**Yang Dikerjakan**.
a: Dalam bacaan tentang orang-orang kecil yang berkurban, Kampung Kuta Lebak terletak di kecamatan apa?
b: Salin tanpa perubahan semua isi bacaan, dimulai dari "Dalam hadis Bukhari-Muslim, Rasulullah" terus ke bawah sampai "tetap bisa berkurban.".

**Bacaan**.
Kisah Orang-Orang Kecil yang Berkurban.
Ditulis oleh Bahrus Surur-Iyunk, Dosen STIT Pondok Modern Muhammadiyah Paciran Lamongan; Guru SMA Muhammadiyah I Sumenep.
PWMU.CO – Salah satu kiat agar senantiasa bersyukur adalah dengan menengok orang yang yang ada di bawah kita secara duniawi.
Seseorang yang sudah memiliki mobil janganlah melihat orang lain yang memiliki mobil mewah, tapi lihatlah mereka yang hanya memiliki sepeda motor.
Begitu juga yang sudah memiliki sepeda motor, lihatlah mereka yang hanya bisa mengayuh sepeda onthel kemana-mana untuk memenuhi kebutuhan kesehariannya.
Dalam hadis Bukhari-Muslim, Rasulullah bersabda:
اانظروا الى من هو اسفل منكم ولا تنظروا الى من هو فوقكم فهو اجدر ان لا تزدروا نعمة الله عليكم
“Pandanglah orang yang lebih rendah dari padamu (dalam hal keduniaan). Jangan memandang kepada orang yang lebih tinggi dari padamu. Karena yang demikian itu lebih baik, agar kamu tidak memperkecil nikmat karunia Allah yang telah dianugerahkan kepadamu.” (Muttafaq alaih)
Kurban dan Bersyukur
Dalam beberapa hari lagi, Idul Adha akan segera hadir di depan kita. Sejenak marilah kita belajar dari mereka yang miskin secara finansial, tetapi mereka tetap bisa berkurban.
Hampir semua orang sudah paham dan tahu kebaikan dan pahala berkurban. Tetapi, bagaimana menggerakkan hati dan menjadikan diri kita menjadi orang yang kaya, terutama kaya hati, itu yang sedikit. Sedikit yang mau bersyukur. Qalilan ma tasykurun. Begitu Allah menyindir hamba-hamba-Nya.
Kurban Suhati dan Mak Yati
Di Kampung Kuta Lebak, RT 6 RW 5, Kelurahan Sriwidari, Kecamatan Gunung Puyuh, Kota Sukabumi, ada Sahati (68). Pada tahun 2013 silam, perempuan sepuh ini sehari-hari bekerja sebagai pemulung.
Hebatnya ia mampu menunaikan niatnya untuk berkurban, meski penghasilannya dari menjual plastik, botol, dan barang-barang bekas yang dikumpulkan tidak seberapa. Bagaimana ia bisa berkurban?

**Data Tersimpan**.

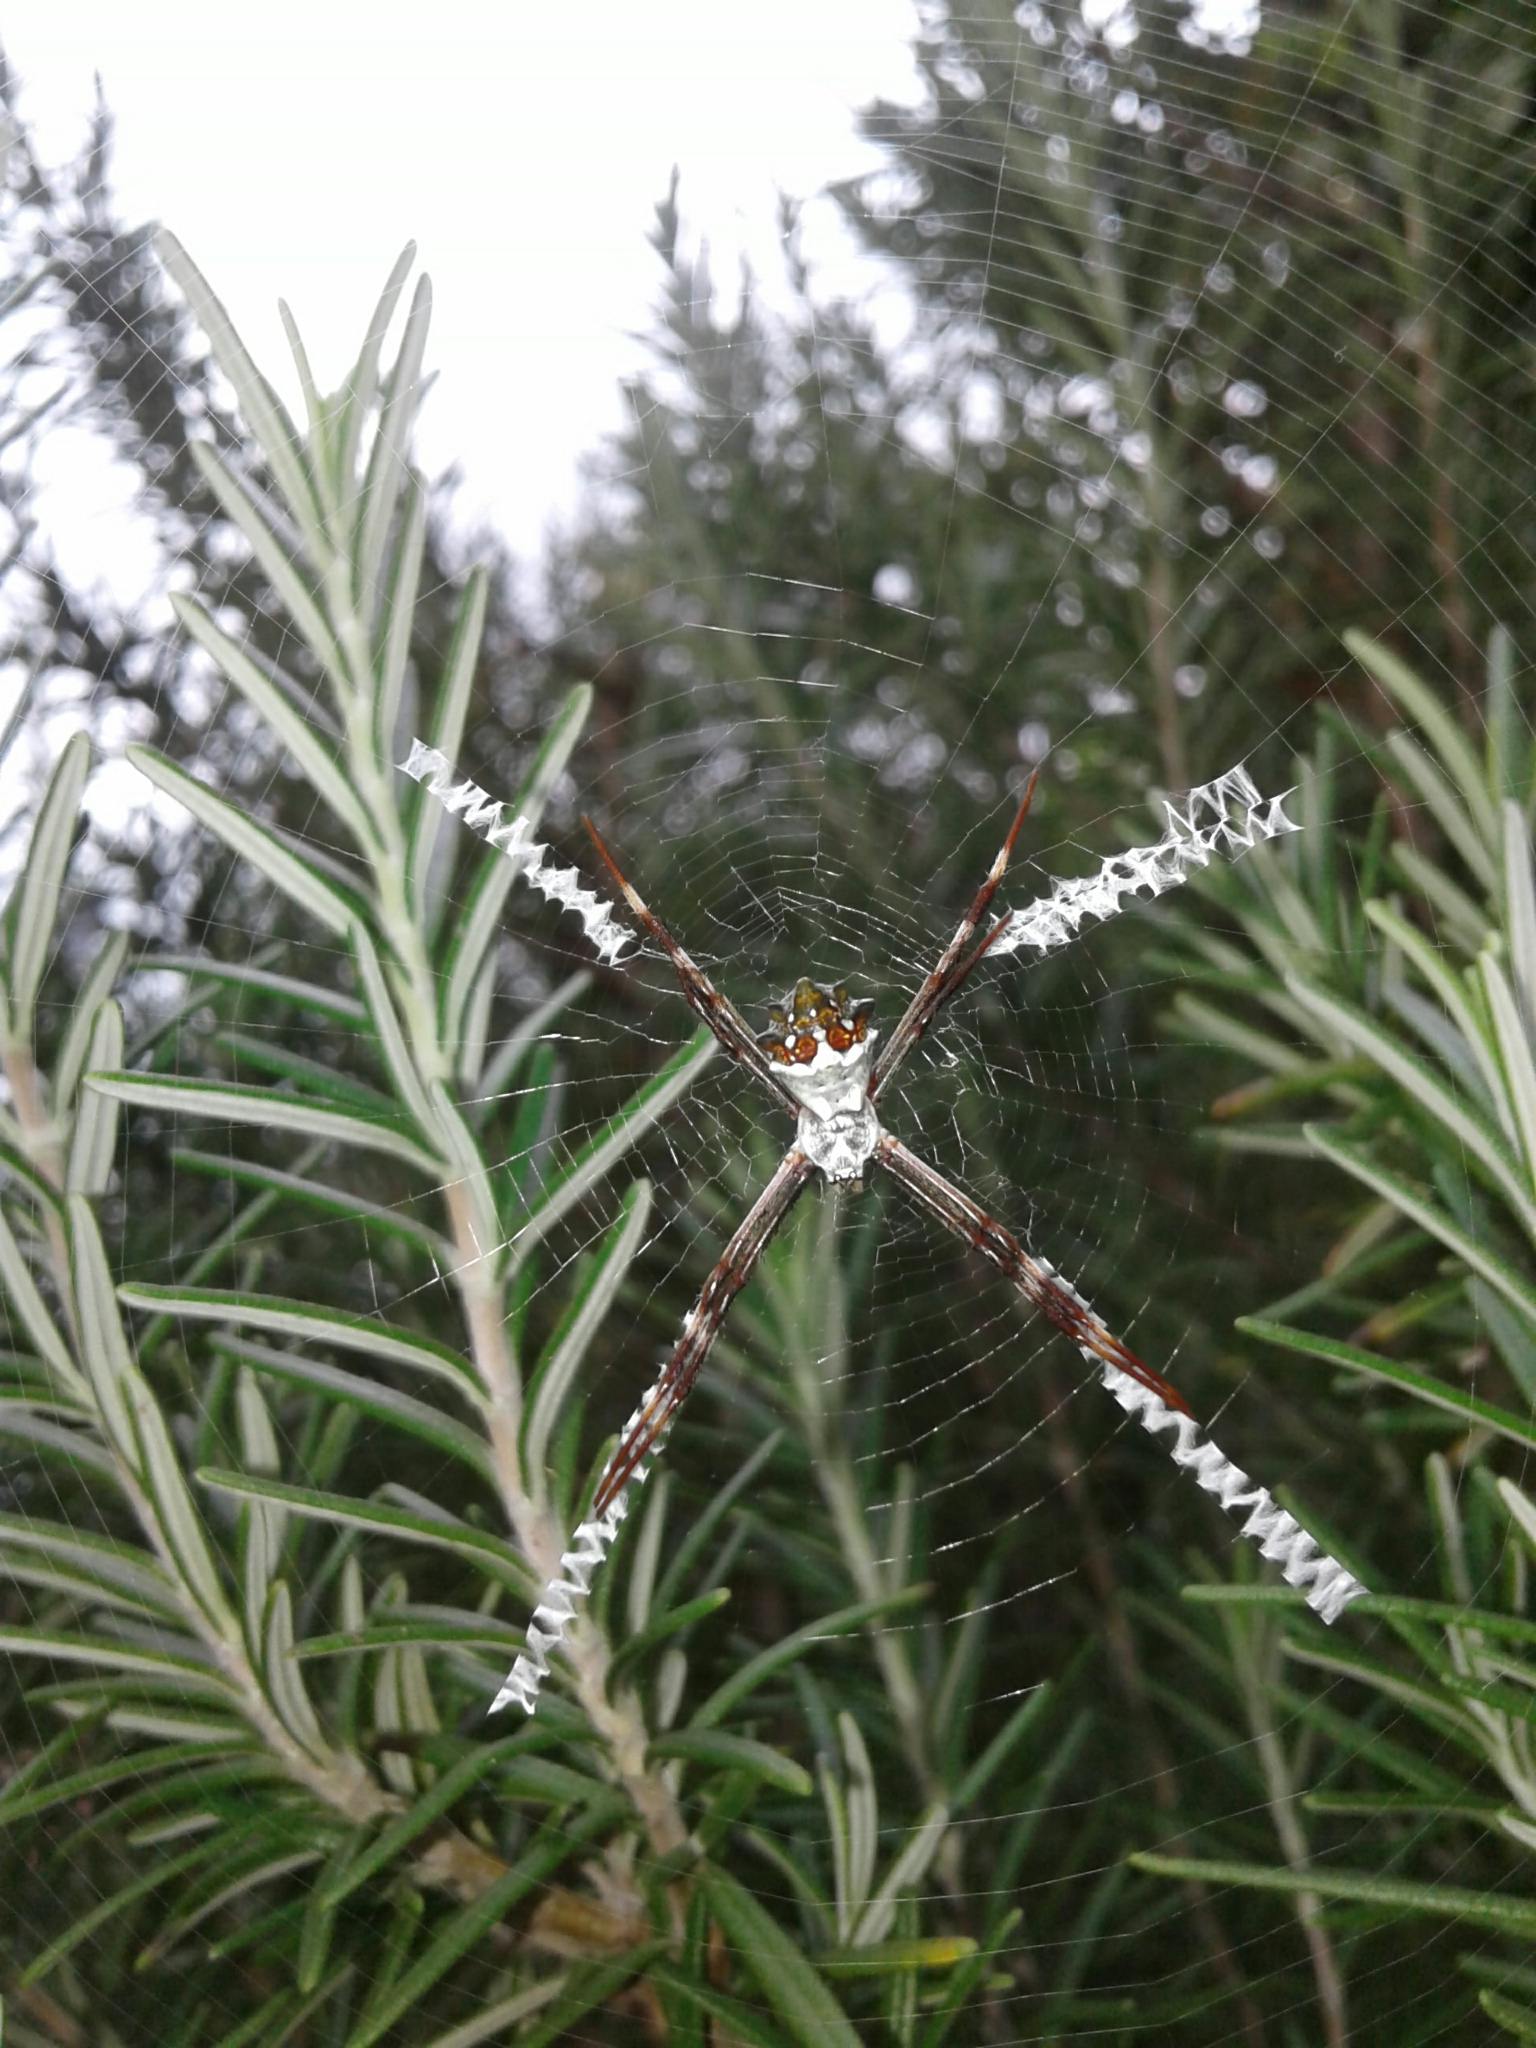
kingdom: Animalia
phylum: Arthropoda
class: Arachnida
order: Araneae
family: Araneidae
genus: Argiope
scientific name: Argiope argentata
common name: Orb weavers
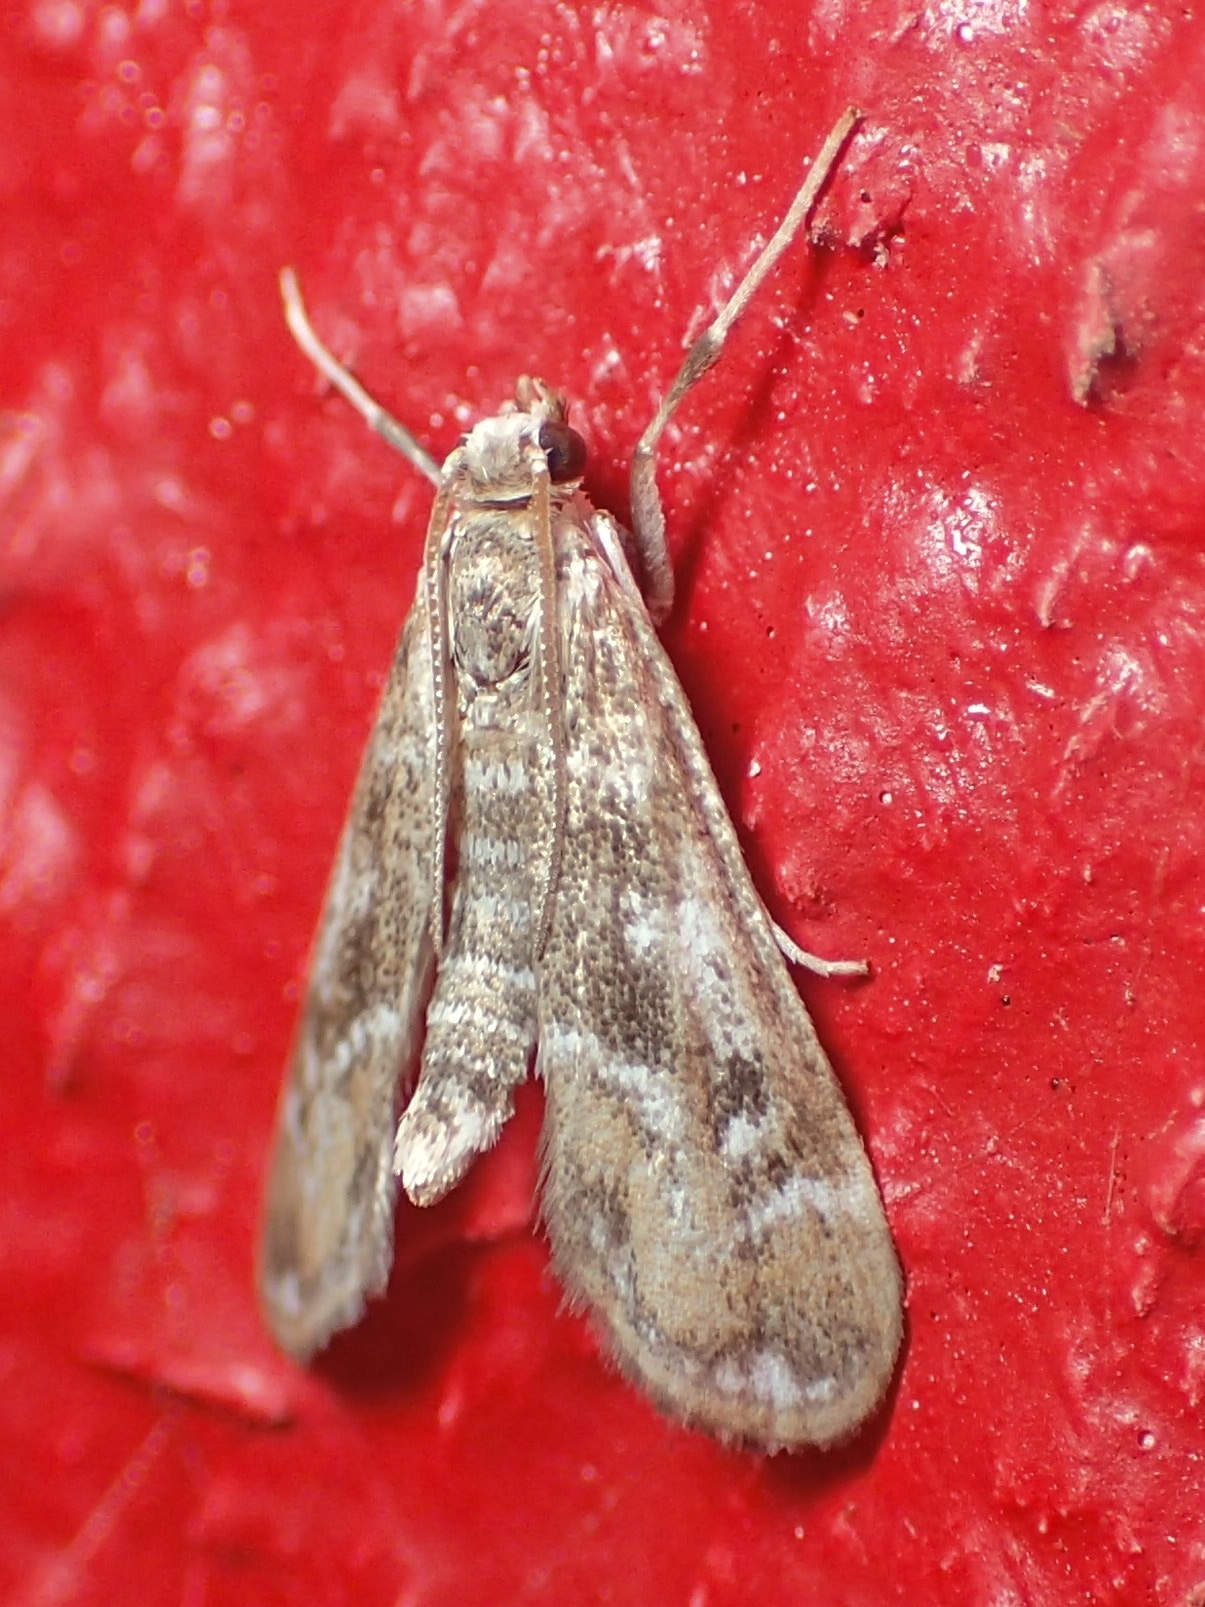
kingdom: Animalia
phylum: Arthropoda
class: Insecta
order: Lepidoptera
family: Crambidae
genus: Hygraula
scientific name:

**Jawaban Tertulis**.
a: Kecamatan Gunung Puyuh.

b:
Dalam hadis Bukhari-Muslim, Rasulullah bersabda:
اانظروا الى من هو اسفل منكم ولا تنظروا الى من هو فوقكم فهو اجدر ان لا تزدروا نعمة الله عليكم
“Pandanglah orang yang lebih rendah dari padamu (dalam hal keduniaan). Jangan memandang kepada orang yang lebih tinggi dari padamu. Karena yang demikian itu lebih baik, agar kamu tidak memperkecil nikmat karunia Allah yang telah dianugerahkan kepadamu.” (Muttafaq alaih)
Kurban dan Bersyukur
Dalam beberapa hari lagi, Idul Adha akan segera hadir di depan kita. Sejenak marilah kita belajar dari mereka yang miskin secara finansial, tetapi mereka tetap bisa berkurban.